*** Opening of Dataset ***

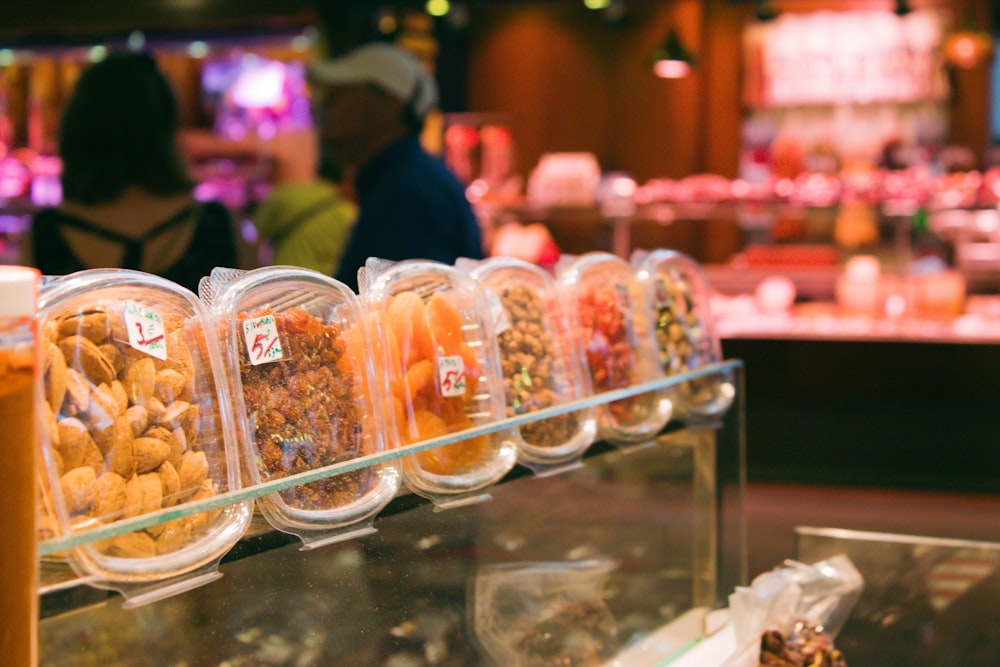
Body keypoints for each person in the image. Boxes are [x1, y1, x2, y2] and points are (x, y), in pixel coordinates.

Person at [25, 52, 239, 294]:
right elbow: (252, 318)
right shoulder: (216, 226)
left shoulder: (45, 235)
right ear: (166, 131)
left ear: (75, 132)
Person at [307, 42, 484, 292]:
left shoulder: (408, 191)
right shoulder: (407, 178)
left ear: (388, 104)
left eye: (337, 97)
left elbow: (414, 315)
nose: (324, 111)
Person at [250, 127, 358, 276]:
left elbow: (251, 237)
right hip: (326, 286)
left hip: (282, 282)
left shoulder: (287, 194)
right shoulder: (350, 212)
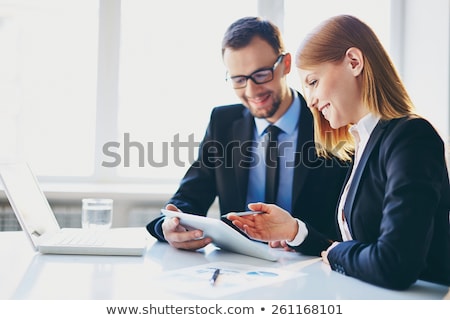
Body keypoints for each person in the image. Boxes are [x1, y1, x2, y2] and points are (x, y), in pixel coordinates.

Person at [228, 14, 450, 290]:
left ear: (354, 62)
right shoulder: (363, 141)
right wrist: (294, 231)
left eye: (313, 82)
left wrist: (335, 253)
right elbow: (352, 247)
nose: (310, 100)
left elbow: (393, 263)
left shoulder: (411, 138)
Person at [146, 16, 349, 253]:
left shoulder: (329, 120)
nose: (252, 90)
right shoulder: (223, 123)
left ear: (285, 65)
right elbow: (189, 196)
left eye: (261, 74)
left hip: (311, 264)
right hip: (239, 265)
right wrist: (169, 225)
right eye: (239, 80)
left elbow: (346, 221)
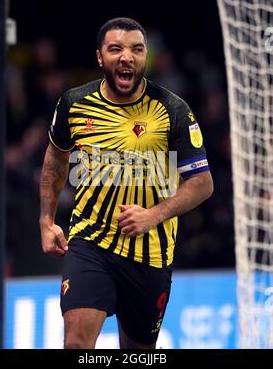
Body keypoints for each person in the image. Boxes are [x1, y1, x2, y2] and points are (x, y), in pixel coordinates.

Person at [39, 17, 213, 349]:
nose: (126, 57)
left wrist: (154, 215)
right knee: (76, 344)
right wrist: (46, 220)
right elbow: (55, 159)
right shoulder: (75, 104)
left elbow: (202, 183)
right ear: (100, 57)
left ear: (145, 57)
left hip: (150, 256)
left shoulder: (173, 110)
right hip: (91, 243)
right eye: (115, 48)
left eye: (136, 49)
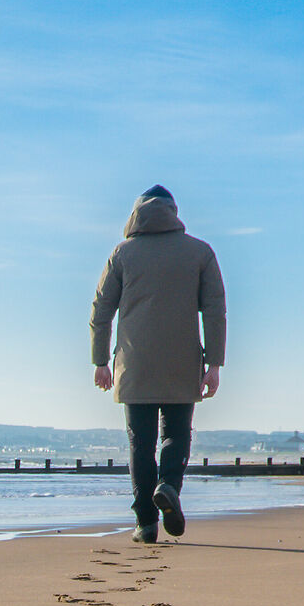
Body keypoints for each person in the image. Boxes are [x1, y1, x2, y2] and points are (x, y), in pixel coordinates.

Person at [90, 184, 226, 542]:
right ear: (174, 212)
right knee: (176, 434)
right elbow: (215, 311)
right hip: (182, 360)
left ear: (136, 214)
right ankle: (168, 486)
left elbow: (101, 310)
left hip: (134, 363)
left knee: (140, 443)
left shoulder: (122, 253)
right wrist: (214, 364)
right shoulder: (200, 252)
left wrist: (100, 361)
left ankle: (146, 523)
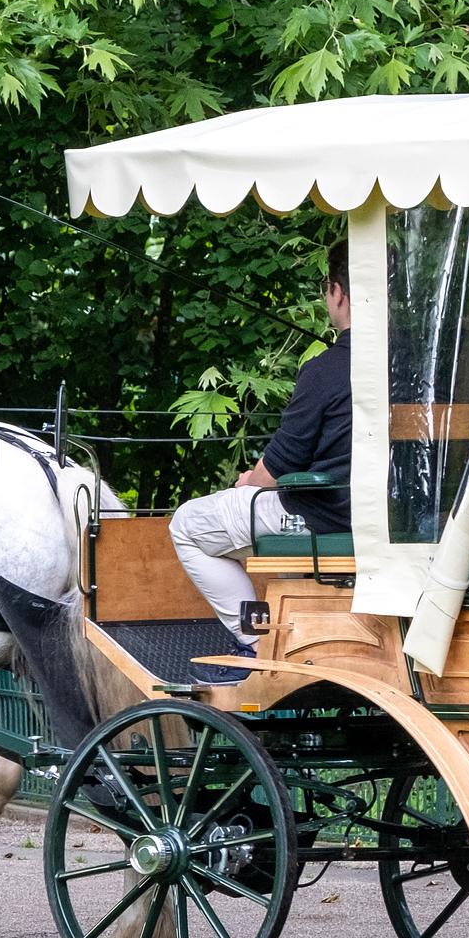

*** Close of Dataset ***

• [Instructions for the task] Your answer must be the lines from the one containing "right hip: (182, 360)" through the last line of the records, both included, written out exactly and without pictures.

• [Result of the exercise]
right hip: (182, 360)
left ear: (136, 214)
right ankle: (168, 486)
left elbow: (101, 310)
left hip: (134, 363)
left knee: (140, 443)
left shoulder: (122, 253)
right wrist: (214, 364)
right shoulder: (200, 252)
left wrist: (100, 361)
left ankle: (146, 523)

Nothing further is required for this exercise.